Visit the Museo del Fin del Mundo, or "End of the World" Museum. Located on the waterfront, this small museum features fascinating exhibits on the region's natural and indigenous history. You'll also find extensive bird and sailing exhibits.
Head to Laguna Esmeralda. A few miles outside of Ushuaia, this is an easy afternoon hike for all levels. Also, the shores of this turquoise lake are great for photos and stopping to enjoy nature.
- Sample the local cuisine. The region is famous for its seafood, particularly centolla (king crab). Try it au gratin—it'll likely be the most decadent meal of your trip.
Day 12: Hike to Ojo de Albino Glacier
Today is a full-day guided ice trek to Ojo de Albino Glacier!
After an early breakfast, you'll be picked up and transferred to a trailhead located 12 miles (20 km) from Ushuaia. Upon arrival, meet your guide and talk through a safety briefing before gearing up and entering the path. The first section travels through a forest and several peat bogs, crossing the Tierra Mayor Valley until you reach the Esmeralda Lagoon, which—as its name indicates—amazes the onlooker with its intense green color.

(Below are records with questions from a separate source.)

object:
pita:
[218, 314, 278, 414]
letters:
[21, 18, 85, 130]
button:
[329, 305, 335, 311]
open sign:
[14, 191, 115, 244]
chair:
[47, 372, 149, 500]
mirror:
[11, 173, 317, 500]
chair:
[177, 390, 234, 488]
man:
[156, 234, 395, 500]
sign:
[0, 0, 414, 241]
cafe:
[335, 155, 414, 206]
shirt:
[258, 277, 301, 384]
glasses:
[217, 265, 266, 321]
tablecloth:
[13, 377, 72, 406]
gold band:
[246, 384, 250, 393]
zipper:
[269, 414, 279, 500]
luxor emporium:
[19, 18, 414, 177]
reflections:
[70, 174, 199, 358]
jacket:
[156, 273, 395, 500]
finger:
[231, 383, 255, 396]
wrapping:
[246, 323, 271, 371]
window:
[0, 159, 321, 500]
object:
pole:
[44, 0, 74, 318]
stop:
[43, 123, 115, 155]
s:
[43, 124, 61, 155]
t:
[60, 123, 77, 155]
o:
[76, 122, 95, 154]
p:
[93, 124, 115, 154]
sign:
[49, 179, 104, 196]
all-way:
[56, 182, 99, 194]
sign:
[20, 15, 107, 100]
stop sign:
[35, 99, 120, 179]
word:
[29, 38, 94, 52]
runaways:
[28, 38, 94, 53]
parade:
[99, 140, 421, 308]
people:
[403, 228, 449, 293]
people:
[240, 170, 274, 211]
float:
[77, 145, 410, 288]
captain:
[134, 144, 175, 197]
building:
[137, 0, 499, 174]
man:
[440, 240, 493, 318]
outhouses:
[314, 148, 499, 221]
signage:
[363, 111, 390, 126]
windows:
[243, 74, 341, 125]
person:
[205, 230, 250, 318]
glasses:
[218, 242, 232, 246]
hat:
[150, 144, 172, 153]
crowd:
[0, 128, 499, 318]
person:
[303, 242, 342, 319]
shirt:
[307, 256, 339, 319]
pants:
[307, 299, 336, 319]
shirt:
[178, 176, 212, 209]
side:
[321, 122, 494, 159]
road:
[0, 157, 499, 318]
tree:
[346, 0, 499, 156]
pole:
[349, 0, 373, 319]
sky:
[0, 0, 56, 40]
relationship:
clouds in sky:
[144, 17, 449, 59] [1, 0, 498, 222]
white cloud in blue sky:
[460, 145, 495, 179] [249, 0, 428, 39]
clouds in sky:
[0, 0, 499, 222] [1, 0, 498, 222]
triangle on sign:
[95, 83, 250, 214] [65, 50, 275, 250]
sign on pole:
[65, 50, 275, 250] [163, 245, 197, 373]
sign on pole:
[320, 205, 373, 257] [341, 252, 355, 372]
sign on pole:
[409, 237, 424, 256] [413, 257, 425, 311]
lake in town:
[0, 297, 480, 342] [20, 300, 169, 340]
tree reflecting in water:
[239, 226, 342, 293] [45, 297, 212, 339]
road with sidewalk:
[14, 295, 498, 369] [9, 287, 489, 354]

After a photography break, you'll walk around the lagoon in search of beaver dams until you cross the tree line where the ascension becomes more demanding. Notice how the slope is more pronounced through the large rock formations.

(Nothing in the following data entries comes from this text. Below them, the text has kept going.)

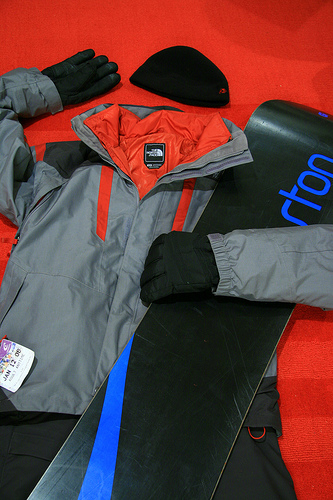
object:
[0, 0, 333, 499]
surface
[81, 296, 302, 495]
skipants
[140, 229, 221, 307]
glove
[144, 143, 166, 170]
tag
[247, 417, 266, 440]
tag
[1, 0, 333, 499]
material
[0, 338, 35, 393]
white tag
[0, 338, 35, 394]
ticket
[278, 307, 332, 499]
blanket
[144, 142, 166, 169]
black label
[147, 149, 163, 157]
white logo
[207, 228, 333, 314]
coat sleeve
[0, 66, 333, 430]
grey jacket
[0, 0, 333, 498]
background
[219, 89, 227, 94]
orange logo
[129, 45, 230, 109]
black cap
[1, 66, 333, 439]
coat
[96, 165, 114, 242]
orange lining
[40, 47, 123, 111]
gloves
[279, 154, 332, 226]
logo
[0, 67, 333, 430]
jacket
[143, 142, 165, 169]
logo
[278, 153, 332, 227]
blue lettering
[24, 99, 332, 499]
black snowboard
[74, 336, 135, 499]
strip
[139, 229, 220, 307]
hand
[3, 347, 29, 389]
writing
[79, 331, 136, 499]
design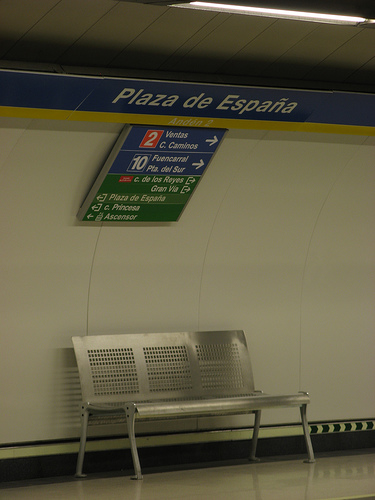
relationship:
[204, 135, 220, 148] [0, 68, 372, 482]
arrow on wall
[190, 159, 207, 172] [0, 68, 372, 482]
arrow on wall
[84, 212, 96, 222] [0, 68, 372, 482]
arrow on wall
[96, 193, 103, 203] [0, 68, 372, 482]
arrow on wall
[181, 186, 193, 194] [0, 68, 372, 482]
arrow on wall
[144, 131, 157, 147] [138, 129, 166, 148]
two on square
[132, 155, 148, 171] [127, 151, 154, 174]
ten on square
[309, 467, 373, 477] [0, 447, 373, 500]
reflection on floor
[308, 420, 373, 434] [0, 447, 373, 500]
arrows reflected on floor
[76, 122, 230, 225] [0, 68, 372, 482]
sign on wall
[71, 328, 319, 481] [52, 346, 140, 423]
bench makes shadow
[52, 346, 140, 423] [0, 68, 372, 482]
shadow on wall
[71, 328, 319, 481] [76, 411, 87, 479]
bench has leg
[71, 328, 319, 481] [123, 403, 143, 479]
bench has leg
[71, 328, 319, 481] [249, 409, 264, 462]
bench has leg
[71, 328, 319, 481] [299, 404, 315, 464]
bench has leg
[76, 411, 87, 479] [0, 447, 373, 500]
leg bolted to floor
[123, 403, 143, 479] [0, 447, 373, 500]
leg bolted to floor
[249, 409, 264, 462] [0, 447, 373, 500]
leg bolted to floor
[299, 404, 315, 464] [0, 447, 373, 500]
leg bolted to floor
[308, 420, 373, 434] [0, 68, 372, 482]
arrows on wall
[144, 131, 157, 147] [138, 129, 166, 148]
two in square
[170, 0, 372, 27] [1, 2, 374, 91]
light fixture on ceiling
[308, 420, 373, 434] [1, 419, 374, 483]
arrows on molding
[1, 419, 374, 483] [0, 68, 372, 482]
molding on wall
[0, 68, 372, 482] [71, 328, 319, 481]
wall beside bench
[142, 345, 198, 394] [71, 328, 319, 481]
section of bench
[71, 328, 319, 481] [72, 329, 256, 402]
bench has back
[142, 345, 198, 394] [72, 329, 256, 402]
section on back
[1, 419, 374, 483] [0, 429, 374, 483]
molding has stripe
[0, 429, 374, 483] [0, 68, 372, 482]
stripe on wall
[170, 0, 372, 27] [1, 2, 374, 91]
light fixture in ceiling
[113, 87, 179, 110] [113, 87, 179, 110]
plaza on plaza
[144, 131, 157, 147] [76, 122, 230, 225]
two on sign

You've now entered a steep mountain landscape where you can appreciate the panoramic views of the valley and Laguna Esmeralda below. Keep going until you finally reach the Ojo del Albino Glacier. This part the glacier includes a mass of cracked flat ice, surrounded by sharp peaks, and, at the center, melting water with beautiful icebergs. Depending on the conditions of the ice, your guide will decide if it is safe to carry out a glacier transit.
Either way, you will have lunch surrounded by an imposing landscape. After this well-deserved rest, it's time to start making your way back to the entrance for your return to Ushuaia.

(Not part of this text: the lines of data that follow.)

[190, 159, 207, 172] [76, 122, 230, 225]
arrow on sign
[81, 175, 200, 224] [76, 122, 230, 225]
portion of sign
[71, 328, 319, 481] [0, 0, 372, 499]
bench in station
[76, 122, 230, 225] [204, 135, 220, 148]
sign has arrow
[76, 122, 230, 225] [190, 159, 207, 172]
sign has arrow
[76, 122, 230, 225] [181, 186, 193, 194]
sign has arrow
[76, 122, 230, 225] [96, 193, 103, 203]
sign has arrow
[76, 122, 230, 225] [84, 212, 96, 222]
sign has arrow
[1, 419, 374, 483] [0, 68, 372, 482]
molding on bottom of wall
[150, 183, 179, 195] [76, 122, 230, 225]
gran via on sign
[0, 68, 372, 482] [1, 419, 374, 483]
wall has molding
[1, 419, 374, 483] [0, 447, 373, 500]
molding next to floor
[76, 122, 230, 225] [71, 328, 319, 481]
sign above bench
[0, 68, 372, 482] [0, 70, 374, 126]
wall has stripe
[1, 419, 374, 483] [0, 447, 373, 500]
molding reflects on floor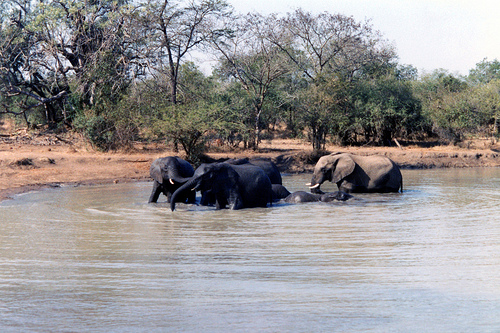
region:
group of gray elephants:
[132, 119, 414, 231]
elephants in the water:
[129, 131, 414, 242]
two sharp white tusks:
[304, 173, 325, 191]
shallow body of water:
[4, 170, 499, 332]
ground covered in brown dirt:
[0, 123, 496, 198]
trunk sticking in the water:
[162, 168, 206, 221]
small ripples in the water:
[79, 196, 387, 226]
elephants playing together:
[132, 151, 292, 210]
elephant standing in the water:
[300, 143, 425, 212]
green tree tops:
[412, 64, 496, 138]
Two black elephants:
[150, 154, 288, 208]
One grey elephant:
[307, 150, 403, 196]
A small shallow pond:
[4, 162, 496, 332]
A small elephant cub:
[284, 190, 355, 205]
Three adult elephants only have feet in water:
[147, 156, 402, 210]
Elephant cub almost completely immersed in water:
[285, 189, 353, 207]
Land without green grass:
[0, 142, 499, 176]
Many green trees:
[4, 3, 499, 147]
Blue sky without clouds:
[170, 2, 496, 75]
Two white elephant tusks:
[302, 180, 318, 187]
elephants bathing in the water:
[148, 146, 406, 206]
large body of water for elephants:
[2, 165, 497, 329]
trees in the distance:
[3, 2, 446, 147]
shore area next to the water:
[0, 148, 492, 196]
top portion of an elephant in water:
[307, 154, 402, 192]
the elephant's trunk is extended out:
[164, 159, 280, 206]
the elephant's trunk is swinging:
[146, 155, 194, 200]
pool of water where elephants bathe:
[1, 166, 499, 330]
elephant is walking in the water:
[304, 154, 404, 195]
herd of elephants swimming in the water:
[146, 140, 396, 210]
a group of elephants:
[43, 16, 453, 331]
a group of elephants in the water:
[119, 83, 461, 298]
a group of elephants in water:
[79, 91, 486, 326]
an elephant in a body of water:
[72, 71, 497, 273]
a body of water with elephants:
[12, 86, 484, 330]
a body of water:
[255, 221, 474, 330]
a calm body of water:
[233, 218, 418, 329]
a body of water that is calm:
[279, 211, 498, 326]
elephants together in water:
[69, 45, 471, 280]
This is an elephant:
[306, 141, 419, 202]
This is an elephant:
[269, 183, 364, 206]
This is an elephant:
[170, 167, 281, 215]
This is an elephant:
[141, 150, 196, 214]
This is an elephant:
[221, 151, 293, 180]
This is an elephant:
[259, 179, 294, 214]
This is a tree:
[155, 7, 192, 162]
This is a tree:
[221, 24, 270, 159]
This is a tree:
[298, 25, 351, 157]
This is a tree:
[66, 4, 125, 141]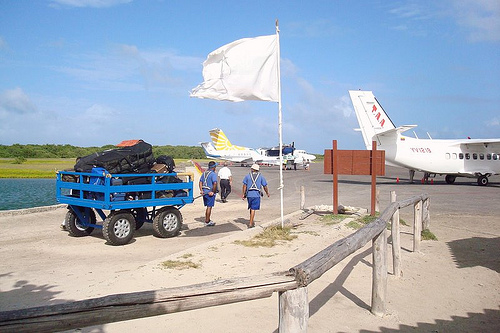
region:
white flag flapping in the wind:
[187, 33, 280, 105]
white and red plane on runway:
[347, 87, 498, 185]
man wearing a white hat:
[250, 163, 258, 170]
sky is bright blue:
[0, 0, 499, 152]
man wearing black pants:
[220, 177, 230, 197]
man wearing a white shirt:
[216, 168, 232, 178]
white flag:
[198, 38, 289, 106]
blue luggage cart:
[57, 149, 182, 231]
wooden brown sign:
[321, 142, 385, 207]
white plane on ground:
[355, 93, 497, 177]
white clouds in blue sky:
[350, 18, 398, 39]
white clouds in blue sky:
[414, 22, 491, 67]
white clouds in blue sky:
[292, 55, 334, 100]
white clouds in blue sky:
[31, 23, 89, 60]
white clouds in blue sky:
[24, 79, 92, 119]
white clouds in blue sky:
[118, 48, 168, 85]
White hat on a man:
[247, 160, 258, 170]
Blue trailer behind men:
[51, 165, 192, 201]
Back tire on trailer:
[100, 210, 130, 240]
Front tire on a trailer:
[150, 201, 180, 228]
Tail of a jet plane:
[347, 85, 387, 145]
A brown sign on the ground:
[325, 136, 382, 211]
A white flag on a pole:
[198, 38, 281, 105]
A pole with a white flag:
[196, 13, 288, 219]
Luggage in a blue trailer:
[82, 140, 172, 183]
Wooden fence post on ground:
[276, 288, 311, 332]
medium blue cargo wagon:
[53, 164, 205, 244]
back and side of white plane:
[343, 75, 498, 192]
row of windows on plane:
[443, 150, 498, 162]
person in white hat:
[236, 162, 271, 229]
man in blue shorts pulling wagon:
[195, 158, 221, 225]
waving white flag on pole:
[187, 18, 293, 235]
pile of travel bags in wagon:
[65, 134, 187, 207]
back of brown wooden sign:
[317, 134, 393, 223]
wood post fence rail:
[2, 192, 437, 332]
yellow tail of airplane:
[205, 121, 252, 156]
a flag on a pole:
[224, 20, 324, 186]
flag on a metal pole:
[212, 18, 308, 140]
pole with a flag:
[233, 15, 308, 130]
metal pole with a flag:
[227, 25, 302, 161]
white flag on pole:
[210, 23, 317, 143]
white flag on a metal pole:
[211, 20, 326, 168]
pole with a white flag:
[201, 25, 351, 148]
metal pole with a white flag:
[199, 20, 322, 143]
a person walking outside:
[247, 158, 266, 239]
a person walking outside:
[194, 160, 216, 227]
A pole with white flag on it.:
[187, 18, 284, 229]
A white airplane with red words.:
[347, 89, 499, 187]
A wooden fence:
[0, 192, 430, 332]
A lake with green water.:
[0, 176, 70, 209]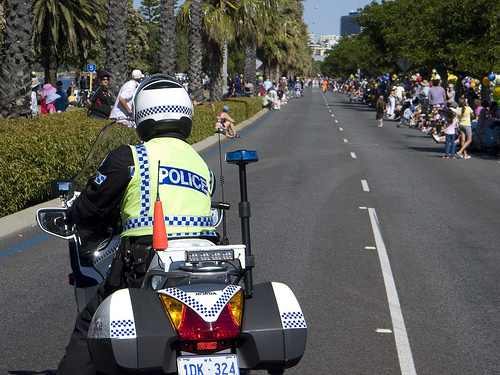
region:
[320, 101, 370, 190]
white lines in the road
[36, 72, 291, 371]
policeman on a motorcycle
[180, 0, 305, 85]
a group of palm trees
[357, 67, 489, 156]
spectators along the street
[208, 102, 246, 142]
two people sitting on a curb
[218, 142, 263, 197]
a blue police light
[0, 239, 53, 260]
blue line parellel to the curb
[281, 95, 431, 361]
an empty street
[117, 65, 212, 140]
a white helmet with black squares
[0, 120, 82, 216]
Green bushes lining the curb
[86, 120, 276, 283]
Jacket on a police man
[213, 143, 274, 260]
Blue light on a motorcycle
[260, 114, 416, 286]
Gray pavement with white stripes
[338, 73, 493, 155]
Crowd next to a road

Day 13: Free Day in Ushuaia
Today is a free day in Ushuaia to do as you like! You can spend more time exploring the sites in town, or join an organized excursion.
Suggestions in the area include:
Beagle Channel Cruise: This boat excursion sails through the Beagle Channel, one of the region’s most important waterways named after the HMS Beagle, a 19th-century British ship that once carried Charles Darwin to South America. You'll get breathtaking panoramic views of the city of Ushuaia and the entire bay. Be on the lookout for sightings of diverse marine wildlife such as cormorants and sea lions, especially near the Lobo and De Los Pajaros islands.
Tierra del Fuego National Park: Close to the city for easy access, there are many wonders within the park's 155,000 acres. You can take a 4.3 mile (7 km) hike on a coastal path that follows the Beagle Channel where you'll have prime views of the channel along the way. You'll also pass remnants of ancient settlements once occupied by the Yámana indigenous people.
- Isla Martillo Penguin Excursion: Featuring a Magellanic penguin colony (amongst other species), a guided tour to Isla Martillo includes a hike where you will learn about the penguins' characteristics and natural habitat.
Day 14: Fly from Ushuaia to Buenos Aires - Departure
This morning, head to the Ushuaia airport for your flight to Buenos Aires, then connect to your international flight back home. ¡Buen viaje!